Comment from the Campaign for Bedouin-Jewish Justice:
This is Orwellian double-speak: if the Israeli govt wants to improve the living conditions of the Negev Bedouin, let them honor their wishes and develop and modernize the villages in which they live, without forcing tens of thousands of them off their land with brutal violence as they have at Al-Arakib and other villages, and concentrating them in urban townships in which they do not want to live. The bottom line: the Netanyahu govt covets Negev Bedouin land for developing new Jewish settlements and JNF forests.

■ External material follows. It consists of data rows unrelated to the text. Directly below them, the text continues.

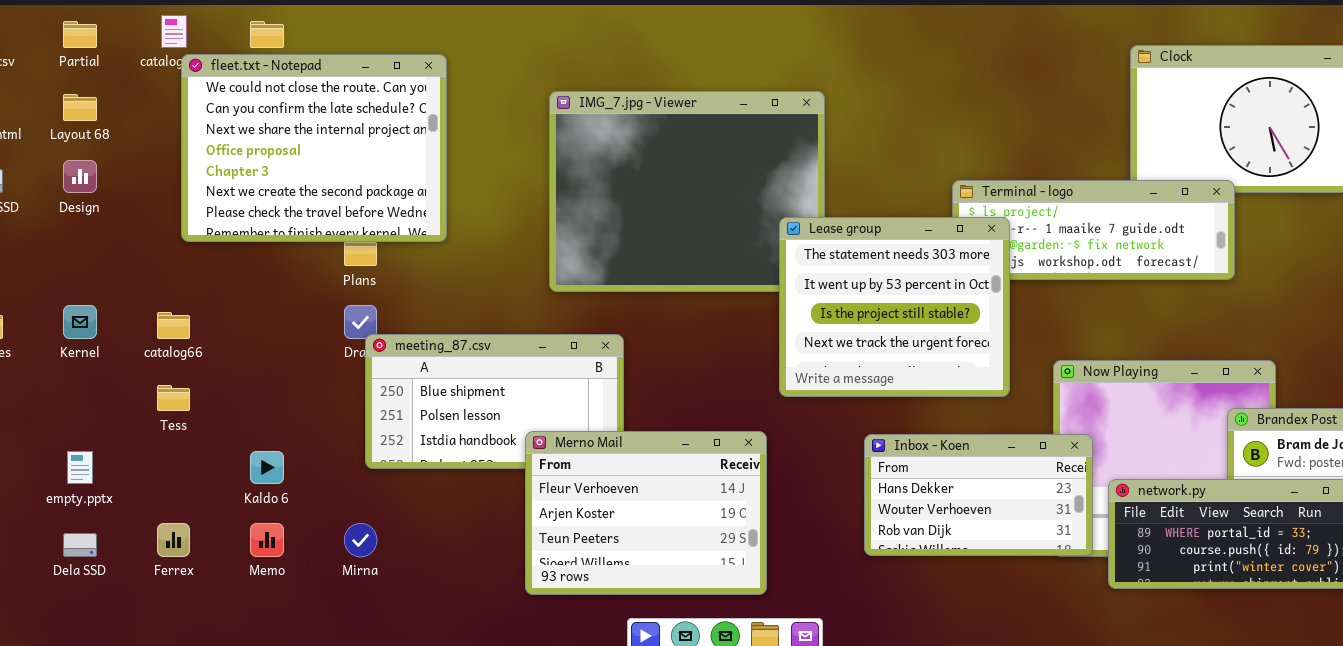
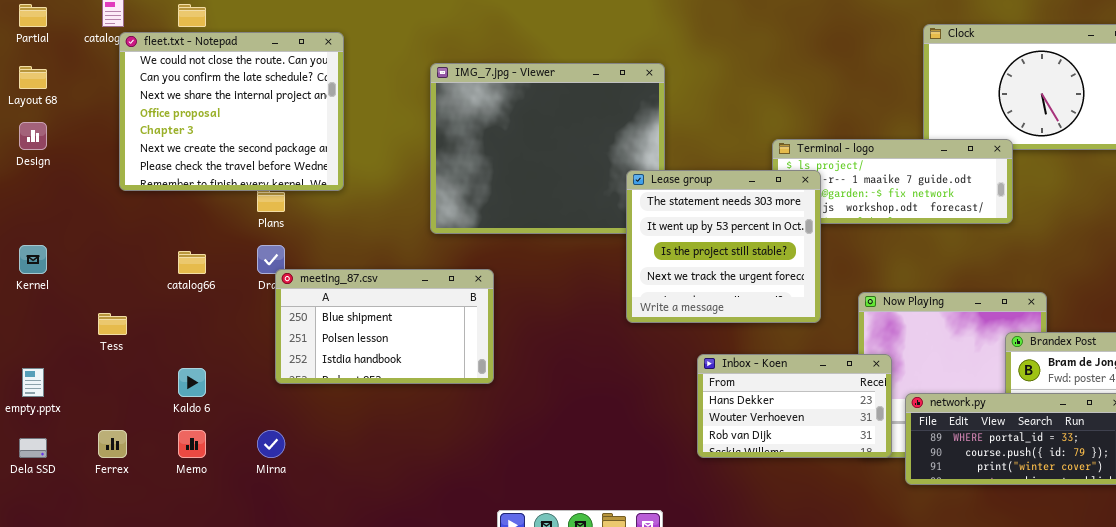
catalog66: [157,312,190,339] -> [178,251,206,274], moved
Merno Mail: [525,431,767,595] -> none, closed

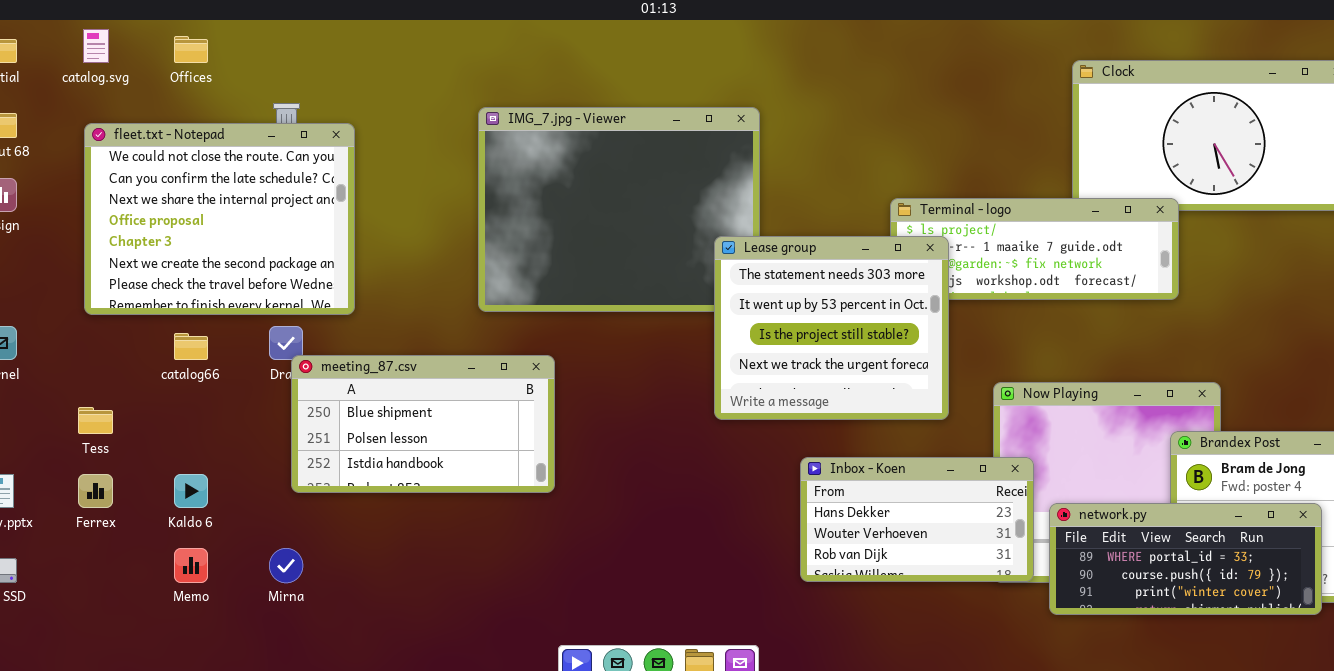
fleet.txt - Notepad: [119,32,344,191] -> [84,123,355,315], moved
Ferrex: [98,430,127,458] -> [78,474,113,508], moved

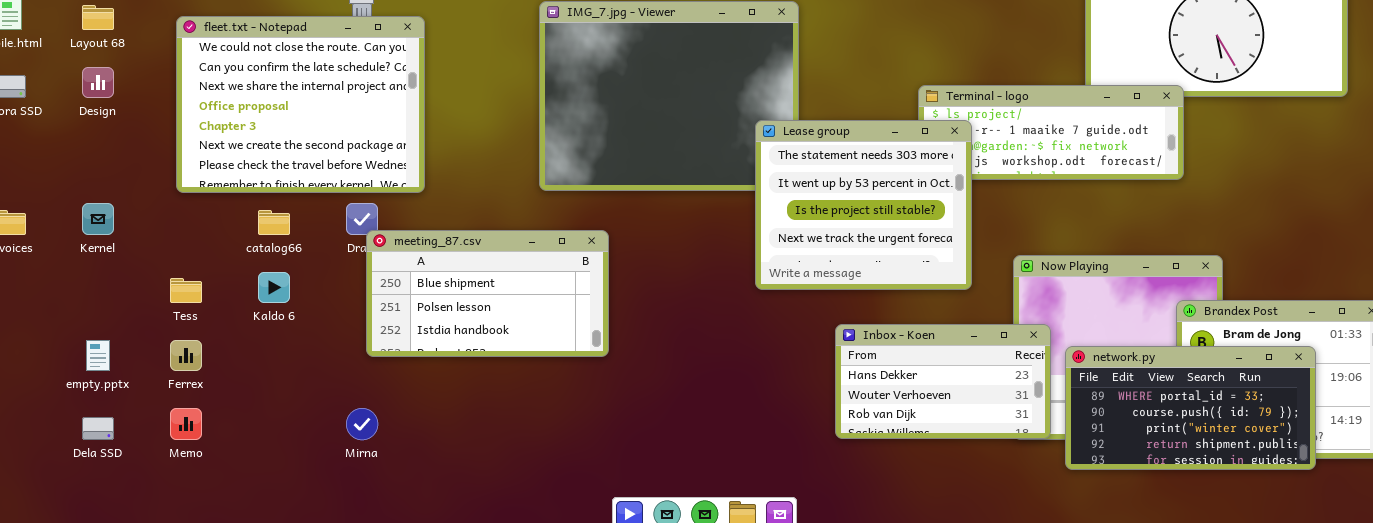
Kaldo 6: [174,474,208,508] -> [258,272,290,303], moved
network.py: [1049,503,1322,615] -> [1065,346,1316,470], resized
Memo: [174,548,208,583] -> [170,408,202,440], moved

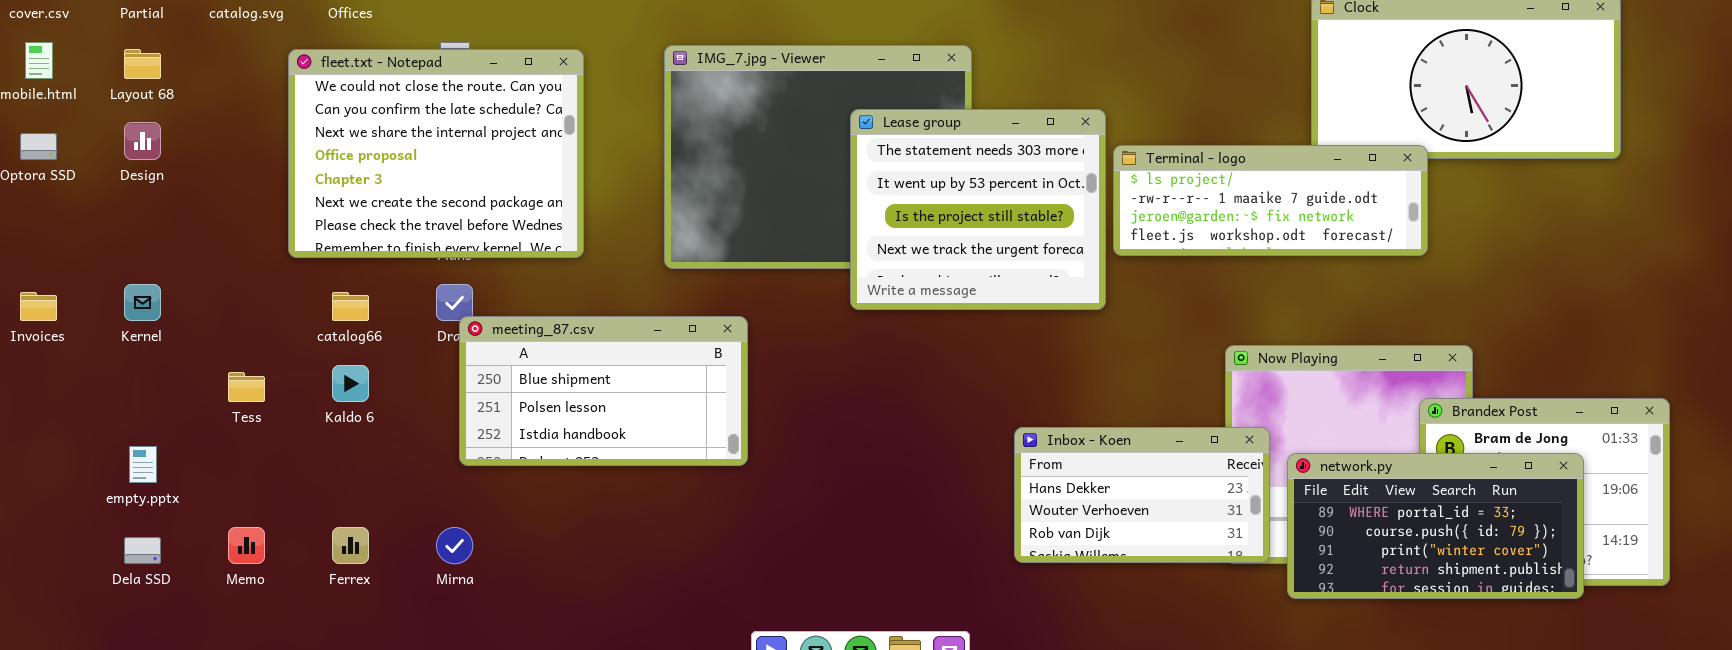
fleet.txt - Notepad: [176,16,425,193] -> [288,49,584,258], moved
Lease group: [755,120,972,290] -> [850,109,1106,310], moved
Ferrex: [170,340,202,371] -> [332,527,369,564], moved

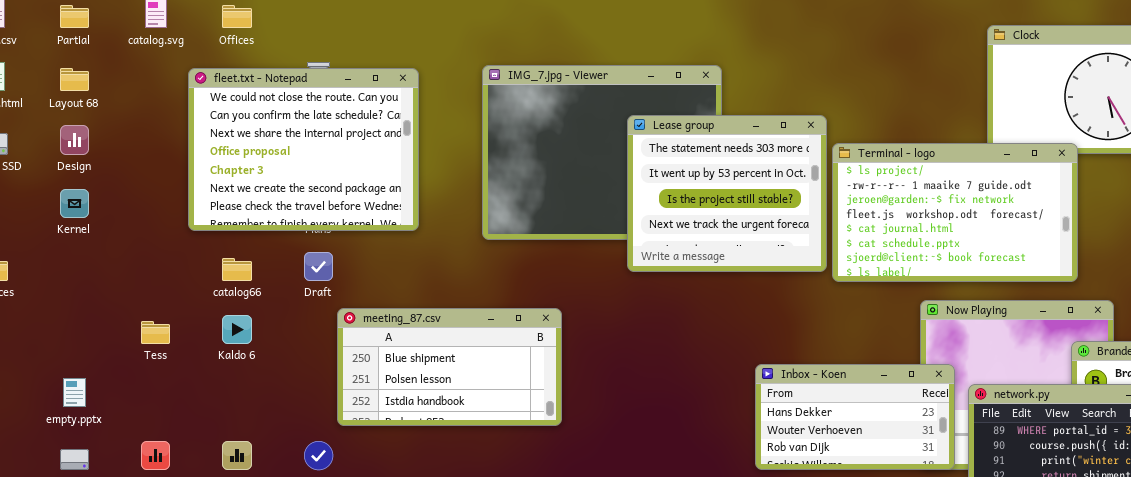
Terminal - logo: [1113,145,1428,256] -> [832,143,1078,282], resized
Kernel: [124,284,161,321] -> [60,189,89,218], moved
meeting_87.csv: [459,316,748,466] -> [337,308,562,426], moved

The govt's plan is designed to confine the Bedouin into reservations to free up their land for "Jewish development." This is an immoral policy that discriminates against non-Jewish Israelis in favor of Jewish Israelis and sabotages democracy and equal citizenship in Israel. It empties of meaning the "democratic" in Netanyahu's and Lieberman's demands that Israel be recognized by the Palestinians as a "democratic Jewish state," and insures that it will be seen as an undemocratic Jewish state which oppresses its minority non-Jewish Arab and Palestinian citizens. Why would the Palestinians recognize a Jewish state that mistreats and discriminates against its Palestinian and Arab citizens?
The article follows:
Six Arab-Israeli towns in Israel's southern Negev region have ground to a halt in protest at government plans to confiscate swathes of land from the Bedouin community. If the proposal passes through the Knesset, Israel's parliament, unopposed, 30,000 people could be forced from their homes within 60 days.
Schools, shops and municipal offices across the region closed for the day allowing more than 8,000 people to stage a demonstration in Beersheba rejecting the plan – the largest civil protest in the city's history. Arab-Israeli MP Jamal Zahalka said they were united against the proposal.